NEW YORK— Hundreds of New York City police officers lined Manhattan’s Fifth Avenue in a farewell salute Monday to a former NYPD colleague who was gunned down in Texas.
David Hofer, an officer in the Dallas suburb of Euless, was celebrated at a memorial Mass in St. Patrick’s Cathedral. Mourners including NYPD officers in dress uniform and officers from several North Texas cities prayed before his cremated remains.
A Euless police officer had carried the cherry wood box with Hofer’s ashes bearing his name to the altar, near some daisies and a sign that read, “Blue Lives Matter.”
Hofer’s fiancée, Marta Danylyk, a native of Ukraine, wept quietly, sitting close to his mother, Sonja, and his father, Helmut.
“He went to Texas to make a good life, but once you put a shield on your chest, you’re always in danger,” Pat Lynch, head of New York’s Patrolmen’s Benevolent Association, said after the service.
The 29-year-old Brooklyn native was killed Tuesday while responding to reports of shots fired in a Euless park. As he and his partner approached, the gunman opened fire, mortally wounding Hofer. His partner returned fire, killing the assailant that authorities suspected was high on methamphetamine.
A New York University graduate, Hofer spent five years working in New York’s Ninth Precinct in the East Village. He left two years ago for Euless, whose police department has welcomed several former NYPD officers to its ranks.
Hofer recently bought a house with his fiancée. He had proposed to her in uniform, devising a surprise plan while she rode with him in a police vehicle, friends told The Dallas Morning News.
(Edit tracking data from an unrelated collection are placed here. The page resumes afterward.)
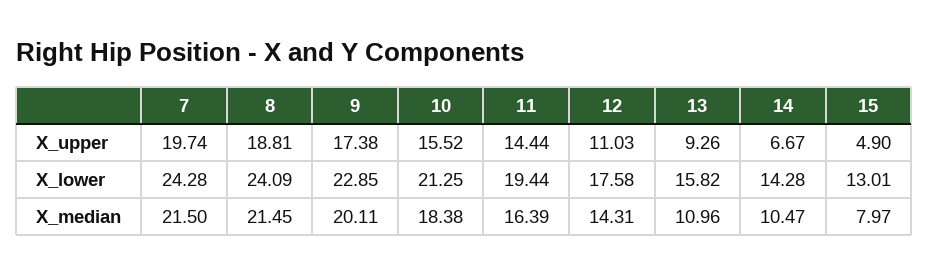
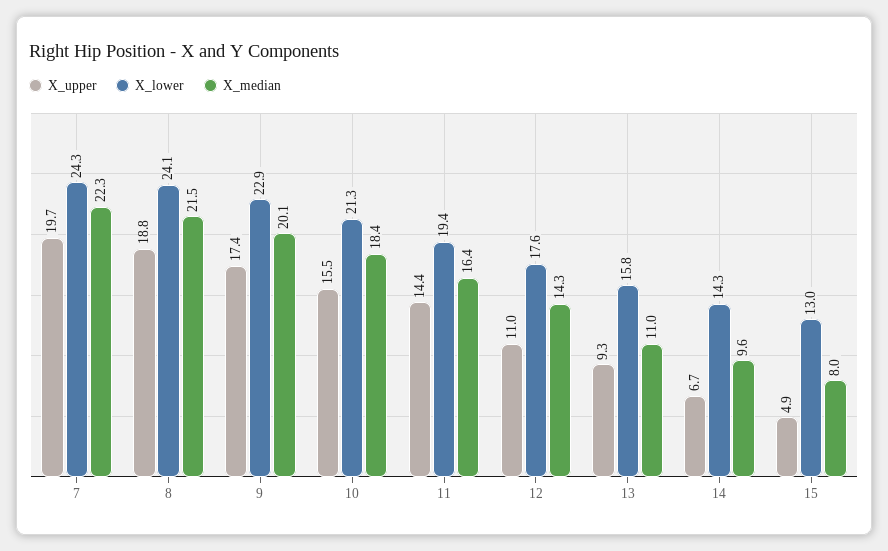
  {
    "X_upper": {
      "7": 19.74,
      "8": 18.81,
      "9": 17.38,
      "10": 15.52,
      "11": 14.44,
      "12": 11.03,
      "13": 9.26,
      "14": 6.67,
      "15": 4.9
    },
    "X_lower": {
      "7": 24.28,
      "8": 24.09,
      "9": 22.85,
      "10": 21.25,
      "11": 19.44,
      "12": 17.58,
      "13": 15.82,
      "14": 14.28,
      "15": 13.01
    },
    "X_median": {
-     "7": 21.5,
+     "7": 22.3,
      "8": 21.45,
      "9": 20.11,
      "10": 18.38,
      "11": 16.39,
      "12": 14.31,
      "13": 10.96,
-     "14": 10.47,
+     "14": 9.6,
      "15": 7.97
    }
  }

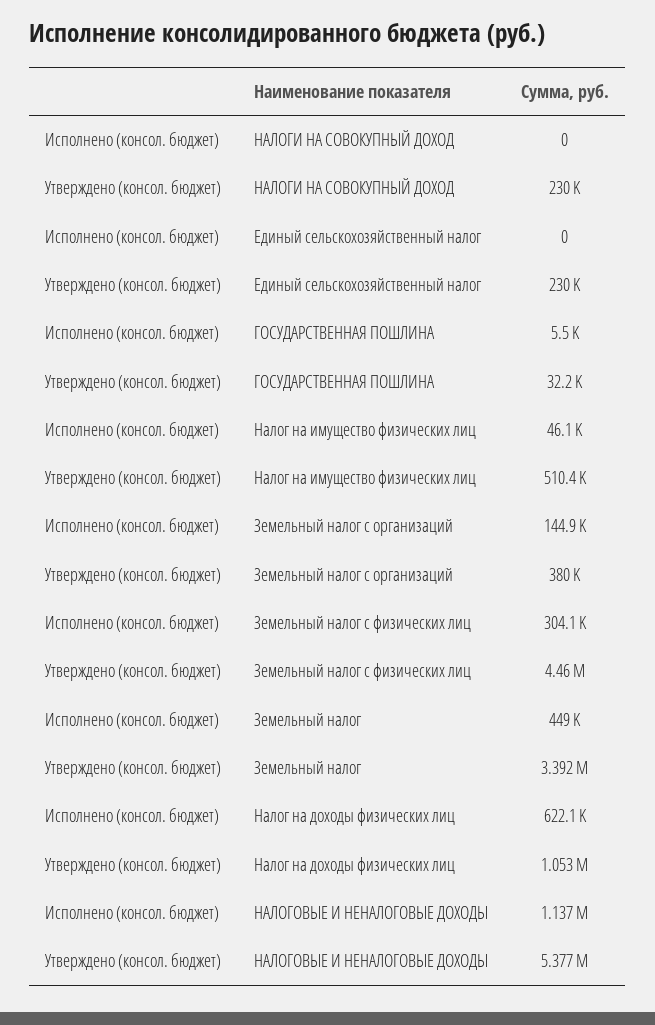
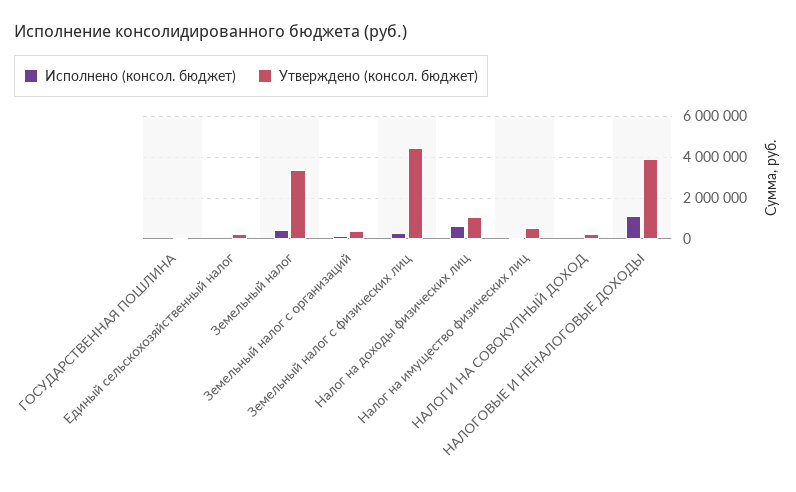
  {
    "Исполнено (консол. бюджет)": {
      "НАЛОГИ НА СОВОКУПНЫЙ ДОХОД": 0,
      "Единый сельскохозяйственный налог": 0,
      "ГОСУДАРСТВЕННАЯ ПОШЛИНА": 5500,
      "Налог на имущество физических лиц": 46100,
      "Земельный налог с организаций": 144900,
      "Земельный налог с физических лиц": 304100,
      "Земельный налог": 449000,
      "Налог на доходы физических лиц": 622100,
      "НАЛОГОВЫЕ И НЕНАЛОГОВЫЕ ДОХОДЫ": 1137000
    },
    "Утверждено (консол. бюджет)": {
      "НАЛОГИ НА СОВОКУПНЫЙ ДОХОД": 230000,
      "Единый сельскохозяйственный налог": 230000,
      "ГОСУДАРСТВЕННАЯ ПОШЛИНА": 32200,
      "Налог на имущество физических лиц": 510400,
      "Земельный налог с организаций": 380000,
      "Земельный налог с физических лиц": 4460000,
      "Земельный налог": 3392000,
      "Налог на доходы физических лиц": 1053000,
-     "НАЛОГОВЫЕ И НЕНАЛОГОВЫЕ ДОХОДЫ": 5377000
+     "НАЛОГОВЫЕ И НЕНАЛОГОВЫЕ ДОХОДЫ": 4000000
    }
  }

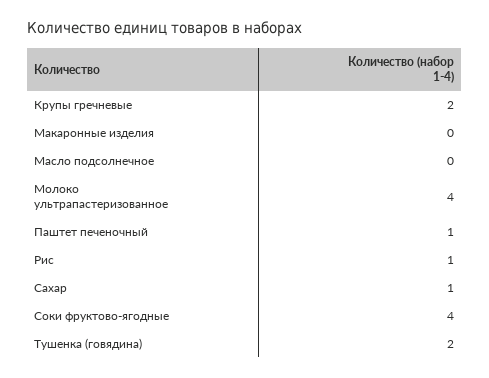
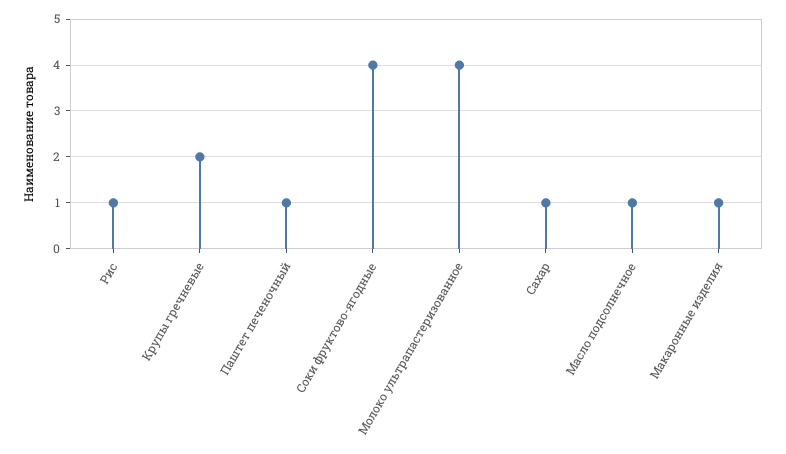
  {
    "Крупы гречневые": 2,
-   "Макаронные изделия": 0,
+   "Макаронные изделия": 1,
-   "Масло подсолнечное": 0,
+   "Масло подсолнечное": 1,
    "Молоко ультрапастеризованное": 4,
    "Паштет печеночный": 1,
    "Рис": 1,
    "Сахар": 1,
-   "Соки фруктово-ягодные": 4,
+   "Соки фруктово-ягодные": 4
-   "Тушенка (говядина)": 2
  }

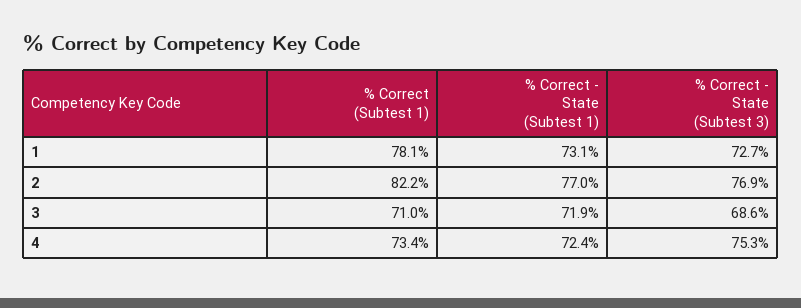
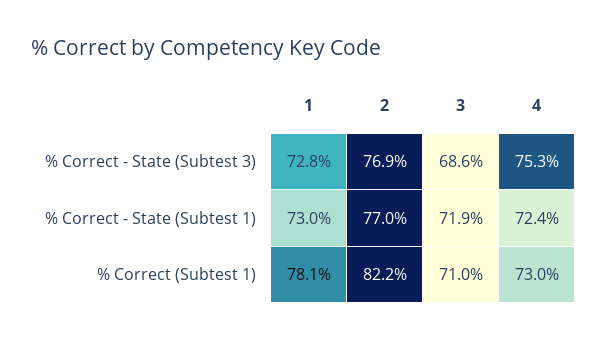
  {
    "% Correct (Subtest 1)": {
      "1": 78.1,
      "2": 82.2,
      "3": 71,
-     "4": 73.4
+     "4": 73
    },
    "% Correct - State (Subtest 1)": {
-     "1": 73.1,
+     "1": 73,
      "2": 77,
      "3": 71.9,
      "4": 72.4
    },
    "% Correct - State (Subtest 3)": {
-     "1": 72.7,
+     "1": 72.8,
      "2": 76.9,
      "3": 68.6,
      "4": 75.3
    }
  }

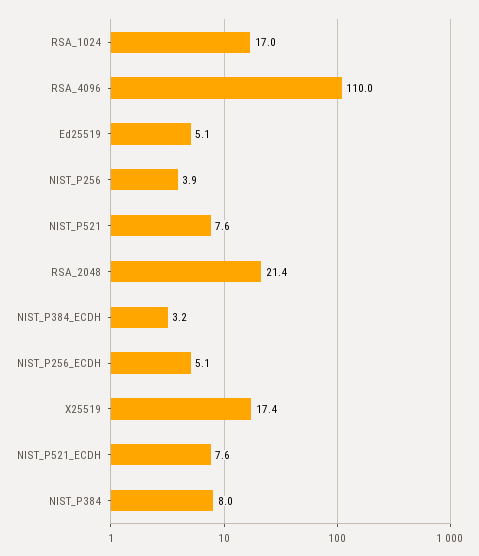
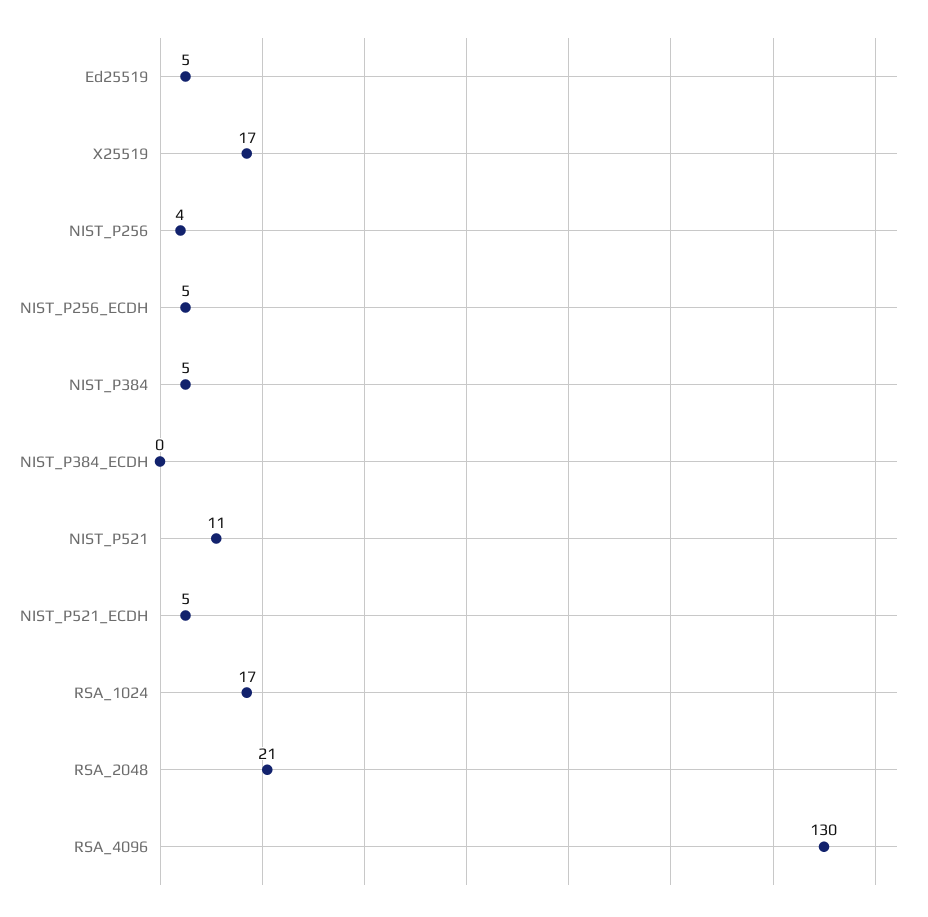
  {
    "RSA_1024": 17,
-   "RSA_4096": 110,
+   "RSA_4096": 130,
    "Ed25519": 5.1,
    "NIST_P256": 3.9,
-   "NIST_P521": 7.6,
+   "NIST_P521": 11,
    "RSA_2048": 21.4,
-   "NIST_P384_ECDH": 3.2,
+   "NIST_P384_ECDH": 0,
    "NIST_P256_ECDH": 5.1,
    "X25519": 17.4,
-   "NIST_P521_ECDH": 7.6,
+   "NIST_P521_ECDH": 5,
-   "NIST_P384": 8
+   "NIST_P384": 5
  }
He pretended to respond to a report of a suspicious van. Instead, friends and family leaped out of the van as he dropped to his knee and asked for her hand.
On a sunny Monday morning in New York, the lone bagpiped sound of “Amazing Grace” rang over Fifth Avenue as Hofer’s remains were carried out of the cathedral, the seat of New York’s Roman Catholic archdiocese.
Monsignor Robert Ritchie, who presided over the Mass, summed up Hofer’s life in three words from the pulpit: “Respect, honor, love.”